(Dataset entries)
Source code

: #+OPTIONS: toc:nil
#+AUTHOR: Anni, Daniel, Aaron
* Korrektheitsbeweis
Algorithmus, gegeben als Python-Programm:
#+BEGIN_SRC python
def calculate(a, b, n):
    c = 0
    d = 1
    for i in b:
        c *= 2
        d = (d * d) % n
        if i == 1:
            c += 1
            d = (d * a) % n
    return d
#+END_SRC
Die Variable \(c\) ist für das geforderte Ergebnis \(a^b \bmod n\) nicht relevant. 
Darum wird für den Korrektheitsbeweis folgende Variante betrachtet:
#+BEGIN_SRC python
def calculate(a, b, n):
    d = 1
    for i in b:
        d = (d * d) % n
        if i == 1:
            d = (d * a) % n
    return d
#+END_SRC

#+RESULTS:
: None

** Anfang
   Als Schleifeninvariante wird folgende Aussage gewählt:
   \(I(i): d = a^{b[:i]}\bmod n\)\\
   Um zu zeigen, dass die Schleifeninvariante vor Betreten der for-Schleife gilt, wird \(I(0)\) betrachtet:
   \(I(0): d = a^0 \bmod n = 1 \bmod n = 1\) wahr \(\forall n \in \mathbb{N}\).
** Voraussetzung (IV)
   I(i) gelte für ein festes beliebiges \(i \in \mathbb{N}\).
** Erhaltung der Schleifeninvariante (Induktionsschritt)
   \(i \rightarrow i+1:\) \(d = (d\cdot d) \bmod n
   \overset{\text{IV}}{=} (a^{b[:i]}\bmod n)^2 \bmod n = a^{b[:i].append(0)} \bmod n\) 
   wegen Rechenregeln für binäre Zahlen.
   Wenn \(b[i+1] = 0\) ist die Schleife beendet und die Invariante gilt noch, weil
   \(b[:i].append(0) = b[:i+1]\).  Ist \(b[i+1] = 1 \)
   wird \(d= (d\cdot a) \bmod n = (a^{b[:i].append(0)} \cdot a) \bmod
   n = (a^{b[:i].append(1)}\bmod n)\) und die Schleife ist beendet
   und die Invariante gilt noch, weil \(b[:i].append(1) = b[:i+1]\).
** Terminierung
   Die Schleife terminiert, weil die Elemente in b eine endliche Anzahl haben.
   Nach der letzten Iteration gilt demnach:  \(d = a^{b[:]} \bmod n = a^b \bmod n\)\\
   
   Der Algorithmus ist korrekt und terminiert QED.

Exercise details:
Each record shown above must be reproduced exactly.

Result:
Source code

: #+OPTIONS: toc:nil
#+AUTHOR: Anni, Daniel, Aaron
* Korrektheitsbeweis
Algorithmus, gegeben als Python-Programm:
#+BEGIN_SRC python
def calculate(a, b, n):
    c = 0
    d = 1
    for i in b:
        c *= 2
        d = (d * d) % n
        if i == 1:
            c += 1
            d = (d * a) % n
    return d
#+END_SRC
Die Variable \(c\) ist für das geforderte Ergebnis \(a^b \bmod n\) nicht relevant. 
Darum wird für den Korrektheitsbeweis folgende Variante betrachtet:
#+BEGIN_SRC python
def calculate(a, b, n):
    d = 1
    for i in b:
        d = (d * d) % n
        if i == 1:
            d = (d * a) % n
    return d
#+END_SRC

#+RESULTS:
: None

** Anfang
   Als Schleifeninvariante wird folgende Aussage gewählt:
   \(I(i): d = a^{b[:i]}\bmod n\)\\
   Um zu zeigen, dass die Schleifeninvariante vor Betreten der for-Schleife gilt, wird \(I(0)\) betrachtet:
   \(I(0): d = a^0 \bmod n = 1 \bmod n = 1\) wahr \(\forall n \in \mathbb{N}\).
** Voraussetzung (IV)
   I(i) gelte für ein festes beliebiges \(i \in \mathbb{N}\).
** Erhaltung der Schleifeninvariante (Induktionsschritt)
   \(i \rightarrow i+1:\) \(d = (d\cdot d) \bmod n
   \overset{\text{IV}}{=} (a^{b[:i]}\bmod n)^2 \bmod n = a^{b[:i].append(0)} \bmod n\) 
   wegen Rechenregeln für binäre Zahlen.
   Wenn \(b[i+1] = 0\) ist die Schleife beendet und die Invariante gilt noch, weil
   \(b[:i].append(0) = b[:i+1]\).  Ist \(b[i+1] = 1 \)
   wird \(d= (d\cdot a) \bmod n = (a^{b[:i].append(0)} \cdot a) \bmod
   n = (a^{b[:i].append(1)}\bmod n)\) und die Schleife ist beendet
   und die Invariante gilt noch, weil \(b[:i].append(1) = b[:i+1]\).
** Terminierung
   Die Schleife terminiert, weil die Elemente in b eine endliche Anzahl haben.
   Nach der letzten Iteration gilt demnach:  \(d = a^{b[:]} \bmod n = a^b \bmod n\)\\
   
   Der Algorithmus ist korrekt und terminiert QED.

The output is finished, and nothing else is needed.